Problem:
Exactly as given, repeat all of the entries.

(Records from a data collection)
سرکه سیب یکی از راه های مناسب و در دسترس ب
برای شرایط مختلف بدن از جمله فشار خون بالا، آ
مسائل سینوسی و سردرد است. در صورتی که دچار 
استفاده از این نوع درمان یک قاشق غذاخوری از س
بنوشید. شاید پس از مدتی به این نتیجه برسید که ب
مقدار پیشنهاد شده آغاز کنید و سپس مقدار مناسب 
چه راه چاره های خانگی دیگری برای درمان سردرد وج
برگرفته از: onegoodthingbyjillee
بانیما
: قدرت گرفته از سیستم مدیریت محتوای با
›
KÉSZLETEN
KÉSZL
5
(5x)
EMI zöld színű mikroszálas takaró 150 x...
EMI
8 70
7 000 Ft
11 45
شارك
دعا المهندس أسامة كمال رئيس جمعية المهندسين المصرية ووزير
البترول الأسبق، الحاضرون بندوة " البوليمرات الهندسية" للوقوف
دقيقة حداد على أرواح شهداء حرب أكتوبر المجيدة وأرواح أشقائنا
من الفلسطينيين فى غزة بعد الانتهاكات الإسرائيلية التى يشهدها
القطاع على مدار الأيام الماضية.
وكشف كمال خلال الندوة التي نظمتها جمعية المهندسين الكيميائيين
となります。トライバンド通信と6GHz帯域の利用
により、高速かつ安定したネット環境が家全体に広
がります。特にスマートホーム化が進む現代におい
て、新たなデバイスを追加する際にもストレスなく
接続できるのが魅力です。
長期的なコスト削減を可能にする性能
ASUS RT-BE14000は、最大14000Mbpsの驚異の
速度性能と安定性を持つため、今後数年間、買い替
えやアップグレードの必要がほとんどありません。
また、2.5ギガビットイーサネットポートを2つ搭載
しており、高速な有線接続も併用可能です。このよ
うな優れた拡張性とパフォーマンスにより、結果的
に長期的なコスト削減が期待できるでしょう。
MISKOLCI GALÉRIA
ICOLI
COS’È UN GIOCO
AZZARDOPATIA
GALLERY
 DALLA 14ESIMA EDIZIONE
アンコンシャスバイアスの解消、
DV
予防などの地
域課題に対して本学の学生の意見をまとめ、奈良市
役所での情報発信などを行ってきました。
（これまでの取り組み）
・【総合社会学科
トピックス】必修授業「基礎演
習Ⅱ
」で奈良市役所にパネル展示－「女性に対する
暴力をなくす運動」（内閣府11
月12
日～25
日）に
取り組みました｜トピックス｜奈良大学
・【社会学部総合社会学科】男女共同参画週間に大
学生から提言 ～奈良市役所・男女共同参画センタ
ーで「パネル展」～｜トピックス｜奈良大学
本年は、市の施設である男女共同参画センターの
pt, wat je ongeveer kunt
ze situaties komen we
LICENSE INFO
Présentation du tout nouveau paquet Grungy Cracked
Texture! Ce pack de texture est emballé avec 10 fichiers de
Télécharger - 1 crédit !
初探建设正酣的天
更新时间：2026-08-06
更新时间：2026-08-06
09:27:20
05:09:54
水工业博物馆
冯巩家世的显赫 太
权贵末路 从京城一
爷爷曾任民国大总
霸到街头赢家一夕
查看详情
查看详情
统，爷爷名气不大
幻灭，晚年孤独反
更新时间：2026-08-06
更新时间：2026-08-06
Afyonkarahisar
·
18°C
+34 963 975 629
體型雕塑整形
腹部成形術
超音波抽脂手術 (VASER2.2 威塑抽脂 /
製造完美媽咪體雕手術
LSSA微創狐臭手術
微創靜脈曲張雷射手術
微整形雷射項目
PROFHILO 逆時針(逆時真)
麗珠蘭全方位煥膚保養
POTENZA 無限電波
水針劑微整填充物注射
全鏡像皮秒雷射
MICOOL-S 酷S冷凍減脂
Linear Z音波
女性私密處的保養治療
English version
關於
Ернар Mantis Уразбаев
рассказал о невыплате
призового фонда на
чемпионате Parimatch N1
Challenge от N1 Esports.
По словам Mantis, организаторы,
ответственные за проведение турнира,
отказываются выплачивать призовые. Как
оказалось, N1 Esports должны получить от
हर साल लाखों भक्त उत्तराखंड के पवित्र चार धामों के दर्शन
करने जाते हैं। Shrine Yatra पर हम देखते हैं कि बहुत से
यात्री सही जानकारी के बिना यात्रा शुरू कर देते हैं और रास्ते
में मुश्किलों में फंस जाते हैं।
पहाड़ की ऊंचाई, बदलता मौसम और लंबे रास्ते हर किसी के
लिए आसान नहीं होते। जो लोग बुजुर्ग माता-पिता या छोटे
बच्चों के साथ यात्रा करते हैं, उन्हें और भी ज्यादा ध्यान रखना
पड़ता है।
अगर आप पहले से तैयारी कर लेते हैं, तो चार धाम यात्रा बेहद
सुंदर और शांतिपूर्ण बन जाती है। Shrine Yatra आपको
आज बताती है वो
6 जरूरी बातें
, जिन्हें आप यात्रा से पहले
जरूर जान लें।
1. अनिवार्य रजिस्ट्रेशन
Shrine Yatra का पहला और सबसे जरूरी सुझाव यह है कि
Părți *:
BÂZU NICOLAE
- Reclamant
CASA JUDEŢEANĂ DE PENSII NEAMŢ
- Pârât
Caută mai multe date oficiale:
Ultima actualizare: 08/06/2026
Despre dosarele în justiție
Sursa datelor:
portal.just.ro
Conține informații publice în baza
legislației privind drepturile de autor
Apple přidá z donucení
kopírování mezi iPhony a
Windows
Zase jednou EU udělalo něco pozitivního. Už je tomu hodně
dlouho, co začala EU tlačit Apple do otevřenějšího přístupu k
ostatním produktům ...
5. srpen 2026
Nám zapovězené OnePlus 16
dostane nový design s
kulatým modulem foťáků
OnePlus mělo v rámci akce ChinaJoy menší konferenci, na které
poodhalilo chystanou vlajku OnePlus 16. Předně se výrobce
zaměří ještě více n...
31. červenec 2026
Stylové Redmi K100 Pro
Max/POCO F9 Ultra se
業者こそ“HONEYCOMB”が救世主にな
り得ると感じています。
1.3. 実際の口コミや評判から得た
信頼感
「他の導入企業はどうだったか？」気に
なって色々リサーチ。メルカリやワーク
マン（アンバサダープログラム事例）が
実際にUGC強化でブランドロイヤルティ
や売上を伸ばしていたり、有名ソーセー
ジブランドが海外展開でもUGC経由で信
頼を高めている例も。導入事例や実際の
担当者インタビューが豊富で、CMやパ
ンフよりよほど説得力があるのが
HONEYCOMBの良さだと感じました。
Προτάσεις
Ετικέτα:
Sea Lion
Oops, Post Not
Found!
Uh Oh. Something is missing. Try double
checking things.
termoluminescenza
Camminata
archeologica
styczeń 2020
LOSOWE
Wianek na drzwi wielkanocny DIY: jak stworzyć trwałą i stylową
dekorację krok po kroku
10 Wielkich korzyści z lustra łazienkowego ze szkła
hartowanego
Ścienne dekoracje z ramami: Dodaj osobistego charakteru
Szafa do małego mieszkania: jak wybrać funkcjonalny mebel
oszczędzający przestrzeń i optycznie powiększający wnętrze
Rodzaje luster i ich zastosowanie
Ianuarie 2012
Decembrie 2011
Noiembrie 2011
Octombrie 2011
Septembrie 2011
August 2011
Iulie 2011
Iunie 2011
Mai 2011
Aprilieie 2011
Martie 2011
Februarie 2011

Response area:
سرکه سیب یکی از راه های مناسب و در دسترس ب
برای شرایط مختلف بدن از جمله فشار خون بالا، آ
مسائل سینوسی و سردرد است. در صورتی که دچار 
استفاده از این نوع درمان یک قاشق غذاخوری از س
بنوشید. شاید پس از مدتی به این نتیجه برسید که ب
مقدار پیشنهاد شده آغاز کنید و سپس مقدار مناسب 
چه راه چاره های خانگی دیگری برای درمان سردرد وج
برگرفته از: onegoodthingbyjillee
بانیما
: قدرت گرفته از سیستم مدیریت محتوای با
›
KÉSZLETEN
KÉSZL
5
(5x)
EMI zöld színű mikroszálas takaró 150 x...
EMI
8 70
7 000 Ft
11 45
شارك
دعا المهندس أسامة كمال رئيس جمعية المهندسين المصرية ووزير
البترول الأسبق، الحاضرون بندوة " البوليمرات الهندسية" للوقوف
دقيقة حداد على أرواح شهداء حرب أكتوبر المجيدة وأرواح أشقائنا
من الفلسطينيين فى غزة بعد الانتهاكات الإسرائيلية التى يشهدها
القطاع على مدار الأيام الماضية.
وكشف كمال خلال الندوة التي نظمتها جمعية المهندسين الكيميائيين
となります。トライバンド通信と6GHz帯域の利用
により、高速かつ安定したネット環境が家全体に広
がります。特にスマートホーム化が進む現代におい
て、新たなデバイスを追加する際にもストレスなく
接続できるのが魅力です。
長期的なコスト削減を可能にする性能
ASUS RT-BE14000は、最大14000Mbpsの驚異の
速度性能と安定性を持つため、今後数年間、買い替
えやアップグレードの必要がほとんどありません。
また、2.5ギガビットイーサネットポートを2つ搭載
しており、高速な有線接続も併用可能です。このよ
うな優れた拡張性とパフォーマンスにより、結果的
に長期的なコスト削減が期待できるでしょう。
MISKOLCI GALÉRIA
ICOLI
COS’È UN GIOCO
AZZARDOPATIA
GALLERY
 DALLA 14ESIMA EDIZIONE
アンコンシャスバイアスの解消、
DV
予防などの地
域課題に対して本学の学生の意見をまとめ、奈良市
役所での情報発信などを行ってきました。
（これまでの取り組み）
・【総合社会学科
トピックス】必修授業「基礎演
習Ⅱ
」で奈良市役所にパネル展示－「女性に対する
暴力をなくす運動」（内閣府11
月12
日～25
日）に
取り組みました｜トピックス｜奈良大学
・【社会学部総合社会学科】男女共同参画週間に大
学生から提言 ～奈良市役所・男女共同参画センタ
ーで「パネル展」～｜トピックス｜奈良大学
本年は、市の施設である男女共同参画センターの
pt, wat je ongeveer kunt
ze situaties komen we
LICENSE INFO
Présentation du tout nouveau paquet Grungy Cracked
Texture! Ce pack de texture est emballé avec 10 fichiers de
Télécharger - 1 crédit !
初探建设正酣的天
更新时间：2026-08-06
更新时间：2026-08-06
09:27:20
05:09:54
水工业博物馆
冯巩家世的显赫 太
权贵末路 从京城一
爷爷曾任民国大总
霸到街头赢家一夕
查看详情
查看详情
统，爷爷名气不大
幻灭，晚年孤独反
更新时间：2026-08-06
更新时间：2026-08-06
Afyonkarahisar
·
18°C
+34 963 975 629
體型雕塑整形
腹部成形術
超音波抽脂手術 (VASER2.2 威塑抽脂 /
製造完美媽咪體雕手術
LSSA微創狐臭手術
微創靜脈曲張雷射手術
微整形雷射項目
PROFHILO 逆時針(逆時真)
麗珠蘭全方位煥膚保養
POTENZA 無限電波
水針劑微整填充物注射
全鏡像皮秒雷射
MICOOL-S 酷S冷凍減脂
Linear Z音波
女性私密處的保養治療
English version
關於
Ернар Mantis Уразбаев
рассказал о невыплате
призового фонда на
чемпионате Parimatch N1
Challenge от N1 Esports.
По словам Mantis, организаторы,
ответственные за проведение турнира,
отказываются выплачивать призовые. Как
оказалось, N1 Esports должны получить от
हर साल लाखों भक्त उत्तराखंड के पवित्र चार धामों के दर्शन
करने जाते हैं। Shrine Yatra पर हम देखते हैं कि बहुत से
यात्री सही जानकारी के बिना यात्रा शुरू कर देते हैं और रास्ते
में मुश्किलों में फंस जाते हैं।
पहाड़ की ऊंचाई, बदलता मौसम और लंबे रास्ते हर किसी के
लिए आसान नहीं होते। जो लोग बुजुर्ग माता-पिता या छोटे
बच्चों के साथ यात्रा करते हैं, उन्हें और भी ज्यादा ध्यान रखना
पड़ता है।
अगर आप पहले से तैयारी कर लेते हैं, तो चार धाम यात्रा बेहद
सुंदर और शांतिपूर्ण बन जाती है। Shrine Yatra आपको
आज बताती है वो
6 जरूरी बातें
, जिन्हें आप यात्रा से पहले
जरूर जान लें।
1. अनिवार्य रजिस्ट्रेशन
Shrine Yatra का पहला और सबसे जरूरी सुझाव यह है कि
Părți *:
BÂZU NICOLAE
- Reclamant
CASA JUDEŢEANĂ DE PENSII NEAMŢ
- Pârât
Caută mai multe date oficiale:
Ultima actualizare: 08/06/2026
Despre dosarele în justiție
Sursa datelor:
portal.just.ro
Conține informații publice în baza
legislației privind drepturile de autor
Apple přidá z donucení
kopírování mezi iPhony a
Windows
Zase jednou EU udělalo něco pozitivního. Už je tomu hodně
dlouho, co začala EU tlačit Apple do otevřenějšího přístupu k
ostatním produktům ...
5. srpen 2026
Nám zapovězené OnePlus 16
dostane nový design s
kulatým modulem foťáků
OnePlus mělo v rámci akce ChinaJoy menší konferenci, na které
poodhalilo chystanou vlajku OnePlus 16. Předně se výrobce
zaměří ještě více n...
31. červenec 2026
Stylové Redmi K100 Pro
Max/POCO F9 Ultra se
業者こそ“HONEYCOMB”が救世主にな
り得ると感じています。
1.3. 実際の口コミや評判から得た
信頼感
「他の導入企業はどうだったか？」気に
なって色々リサーチ。メルカリやワーク
マン（アンバサダープログラム事例）が
実際にUGC強化でブランドロイヤルティ
や売上を伸ばしていたり、有名ソーセー
ジブランドが海外展開でもUGC経由で信
頼を高めている例も。導入事例や実際の
担当者インタビューが豊富で、CMやパ
ンフよりよほど説得力があるのが
HONEYCOMBの良さだと感じました。
Προτάσεις
Ετικέτα:
Sea Lion
Oops, Post Not
Found!
Uh Oh. Something is missing. Try double
checking things.
termoluminescenza
Camminata
archeologica
styczeń 2020
LOSOWE
Wianek na drzwi wielkanocny DIY: jak stworzyć trwałą i stylową
dekorację krok po kroku
10 Wielkich korzyści z lustra łazienkowego ze szkła
hartowanego
Ścienne dekoracje z ramami: Dodaj osobistego charakteru
Szafa do małego mieszkania: jak wybrać funkcjonalny mebel
oszczędzający przestrzeń i optycznie powiększający wnętrze
Rodzaje luster i ich zastosowanie
Ianuarie 2012
Decembrie 2011
Noiembrie 2011
Octombrie 2011
Septembrie 2011
August 2011
Iulie 2011
Iunie 2011
Mai 2011
Aprilieie 2011
Martie 2011
Februarie 2011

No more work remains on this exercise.